Program ini bukan hanya sesi pelatihan tetapi juga termasuk Sosialisasi dan distribusi langsung paket tepung mocaf Kepala Desa Belo, Tn. Wahyu Asharie. Dalam pidatonya, kepala desa menyatakan harapan bahwa inisiatif ini akan menginspirasi penduduk desa untuk mengembangkan potensi lokal secara kreatif dan berkelanjutankhususnya dalam meningkatkan peran ekonomi desa.
Fokus utama program
- Kemasan Inovatif: Desain modern dan menarik untuk meningkatkan nilai produk.
- Pemberdayaan UMKM: Membantu pengusaha lokal dalam memahami pentingnya branding dan pemasaran produk.
- Kolaborasi Akademik-Komunitas: Siswa KKN memberikan pengetahuan teknis dan dukungan lapangan.
Dampak yang diharapkan
- Peningkatan pendapatan untuk petani singkong lokal dan produsen tepung MOCAF.

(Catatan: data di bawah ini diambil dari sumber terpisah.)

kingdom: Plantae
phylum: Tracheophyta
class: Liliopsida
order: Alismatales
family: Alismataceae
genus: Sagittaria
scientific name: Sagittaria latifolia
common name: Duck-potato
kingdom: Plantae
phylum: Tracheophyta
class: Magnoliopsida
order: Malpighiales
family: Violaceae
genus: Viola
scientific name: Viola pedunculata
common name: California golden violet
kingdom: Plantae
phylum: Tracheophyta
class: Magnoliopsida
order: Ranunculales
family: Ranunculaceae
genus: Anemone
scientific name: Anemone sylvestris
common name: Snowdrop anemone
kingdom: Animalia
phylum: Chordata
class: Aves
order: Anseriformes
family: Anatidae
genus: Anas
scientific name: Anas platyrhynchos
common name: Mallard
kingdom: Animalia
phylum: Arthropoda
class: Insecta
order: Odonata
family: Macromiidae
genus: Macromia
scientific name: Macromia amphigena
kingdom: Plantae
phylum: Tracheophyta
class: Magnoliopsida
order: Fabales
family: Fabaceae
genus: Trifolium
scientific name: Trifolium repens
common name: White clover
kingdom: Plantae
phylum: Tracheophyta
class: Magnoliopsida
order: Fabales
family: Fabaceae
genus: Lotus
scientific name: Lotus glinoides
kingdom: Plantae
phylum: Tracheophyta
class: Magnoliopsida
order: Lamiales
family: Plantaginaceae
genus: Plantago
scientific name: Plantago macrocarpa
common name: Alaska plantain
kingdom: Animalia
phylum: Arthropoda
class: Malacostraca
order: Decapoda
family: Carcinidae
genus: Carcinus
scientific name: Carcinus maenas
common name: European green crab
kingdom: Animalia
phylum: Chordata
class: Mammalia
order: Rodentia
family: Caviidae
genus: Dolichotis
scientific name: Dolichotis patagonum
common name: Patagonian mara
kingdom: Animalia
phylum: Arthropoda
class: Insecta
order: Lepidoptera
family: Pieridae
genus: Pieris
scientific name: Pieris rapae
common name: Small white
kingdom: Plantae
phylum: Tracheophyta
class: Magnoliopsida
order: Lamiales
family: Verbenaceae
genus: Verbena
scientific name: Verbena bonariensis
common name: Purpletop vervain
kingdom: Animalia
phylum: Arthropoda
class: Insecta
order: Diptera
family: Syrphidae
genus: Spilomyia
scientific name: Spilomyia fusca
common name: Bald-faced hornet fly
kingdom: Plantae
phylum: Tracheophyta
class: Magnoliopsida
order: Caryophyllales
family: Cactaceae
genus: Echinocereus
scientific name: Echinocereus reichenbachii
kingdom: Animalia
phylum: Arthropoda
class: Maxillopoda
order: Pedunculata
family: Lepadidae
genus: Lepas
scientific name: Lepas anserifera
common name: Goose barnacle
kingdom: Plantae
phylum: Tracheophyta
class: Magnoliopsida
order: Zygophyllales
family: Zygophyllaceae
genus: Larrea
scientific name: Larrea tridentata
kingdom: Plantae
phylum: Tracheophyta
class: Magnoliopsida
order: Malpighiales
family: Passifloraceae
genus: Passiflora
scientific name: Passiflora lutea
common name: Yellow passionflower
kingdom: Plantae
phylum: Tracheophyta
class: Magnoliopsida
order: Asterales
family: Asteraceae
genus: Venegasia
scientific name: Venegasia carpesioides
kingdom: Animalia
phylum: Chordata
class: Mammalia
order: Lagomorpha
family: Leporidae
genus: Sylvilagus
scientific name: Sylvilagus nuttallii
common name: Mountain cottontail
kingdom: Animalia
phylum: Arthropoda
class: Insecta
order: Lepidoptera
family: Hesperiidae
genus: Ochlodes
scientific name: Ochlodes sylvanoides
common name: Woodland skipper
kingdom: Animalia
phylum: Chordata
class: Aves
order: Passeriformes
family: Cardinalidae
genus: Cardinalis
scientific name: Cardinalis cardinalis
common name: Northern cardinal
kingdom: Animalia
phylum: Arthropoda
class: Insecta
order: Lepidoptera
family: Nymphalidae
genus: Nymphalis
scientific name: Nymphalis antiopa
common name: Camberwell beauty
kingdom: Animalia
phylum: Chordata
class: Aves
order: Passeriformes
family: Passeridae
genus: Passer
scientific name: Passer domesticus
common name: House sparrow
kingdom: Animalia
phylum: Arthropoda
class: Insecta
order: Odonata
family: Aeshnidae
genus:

- Pengembangan Kewirausahaan melalui pelatihan pengemasan dan pemasaran digital.
- Model yang dapat ditiru Untuk desa lain di Sulawesi Selatan dengan potensi agraria yang sama.
Langkah selanjutnya
Siswa KKN berencana untuk memperluas program ke desa -desa tetangga, menggabungkan Pelatihan Pemasaran Online Dan Pengembangan Standar Kualitas untuk produk MOCAF. Diharapkan bahwa, dalam jangka menengah, produk -produk ini dapat menembus pasar regional dan bahkan nasional.
“Melalui program ini, komunitas desa Belo diharapkan akan termotivasi lebih lanjut untuk mengembangkan potensi lokal secara kreatif dan berkelanjutan,” tambah Cerita rakyat.